Although no federal law directly addresses bullying, in some cases, bullying overlaps with discriminatory harassment when it is based on race, national origin, color, sex, age, disability, or religion. When bullying and harassment overlap, federally-funded schools (including colleges and universities) have an obligation to resolve the harassment. When the situation is not adequately resolved, the U.S. Department of Education’s Office for Civil Rights and the U.S. Department of Justice’s Civil Rights Division may be able to help.

In Texas, bullying is addressed through state laws and local school district policies. Texas law requires school districts to adopt and implement a bullying prevention policy and to take measures to investigate and respond to incidents of bullying. The Texas Education Code (TEC) specifically defines bullying and mandates that school districts have policies in place to address it. These policies must include provisions for the prevention of bullying, procedures for reporting and investigating bullying, and actions to be taken when bullying is confirmed.
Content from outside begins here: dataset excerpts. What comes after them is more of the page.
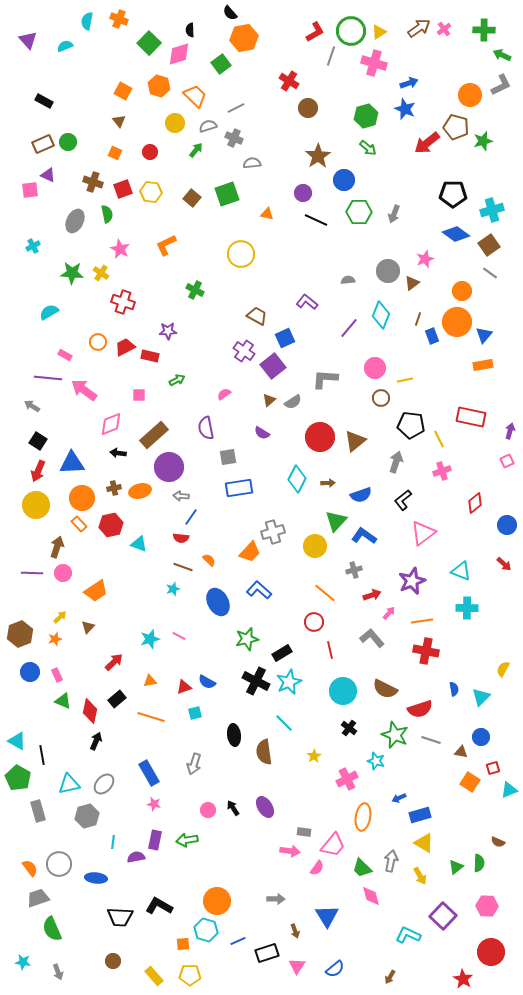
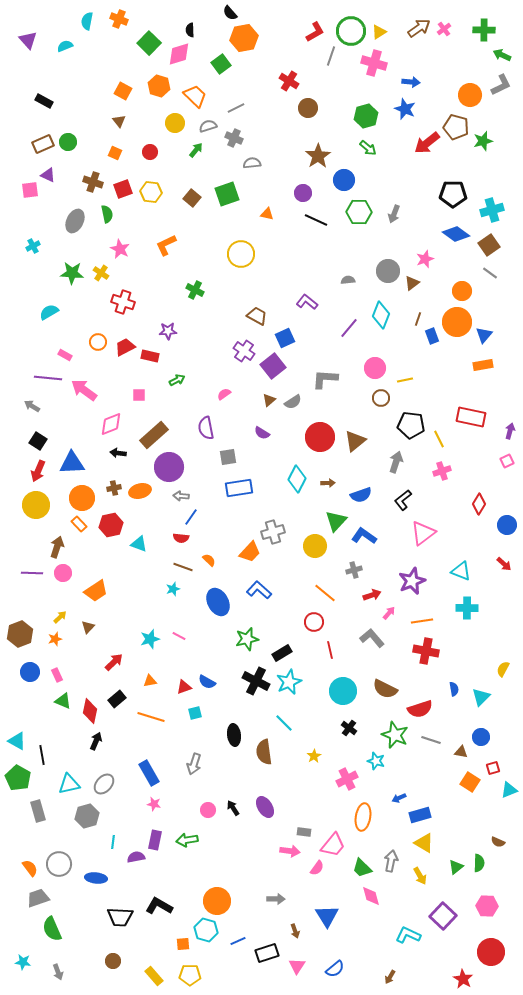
blue arrow at (409, 83): moved 2 px right, 1 px up; rotated 24 degrees clockwise
red diamond at (475, 503): moved 4 px right, 1 px down; rotated 20 degrees counterclockwise
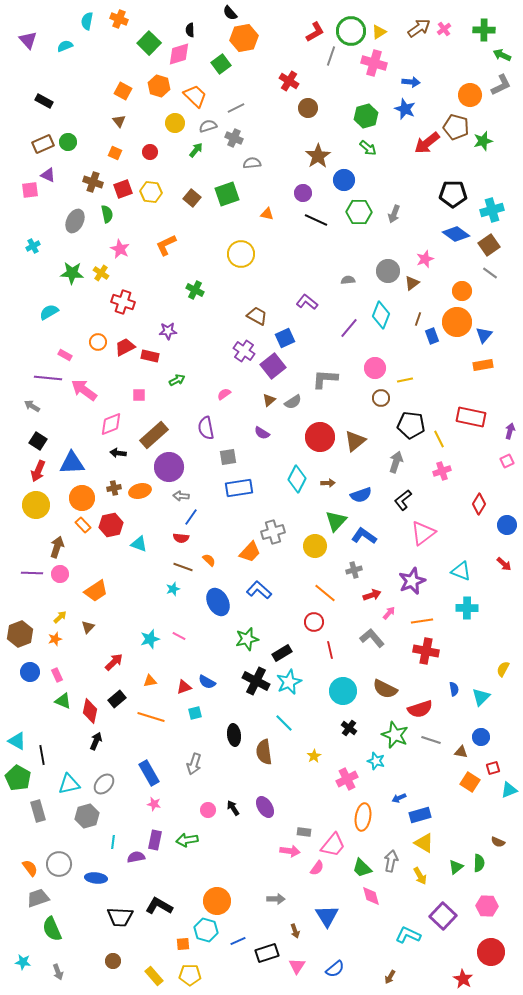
orange rectangle at (79, 524): moved 4 px right, 1 px down
pink circle at (63, 573): moved 3 px left, 1 px down
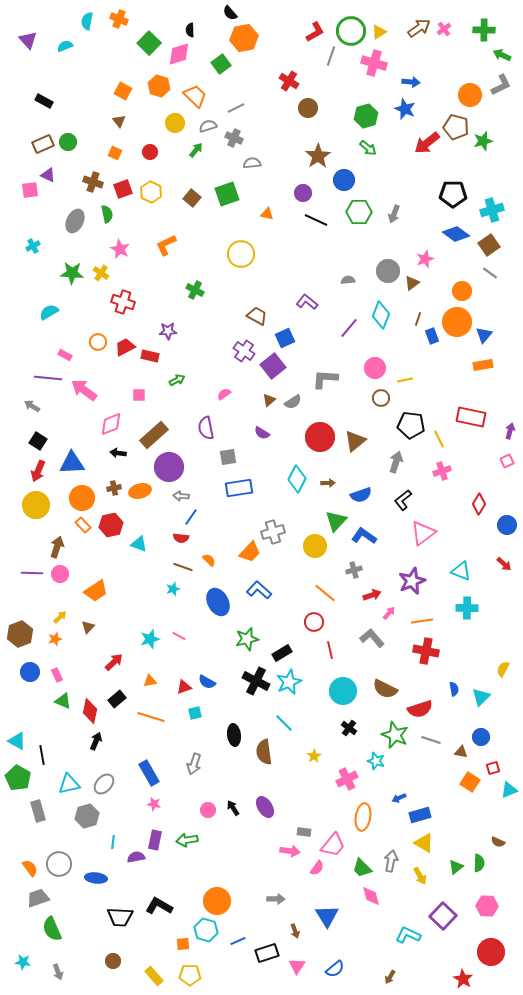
yellow hexagon at (151, 192): rotated 20 degrees clockwise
Texas does not classify bullying as a criminal offense for juveniles, but schools are required to take action against it. Additionally, while Texas law focuses on prevention and response at the school district level, federal law may come into play if bullying constitutes discriminatory harassment based on protected characteristics such as race, sex, or disability. In such cases, schools receiving federal funding are obligated to address the harassment, and federal agencies can intervene if the issue is not adequately resolved.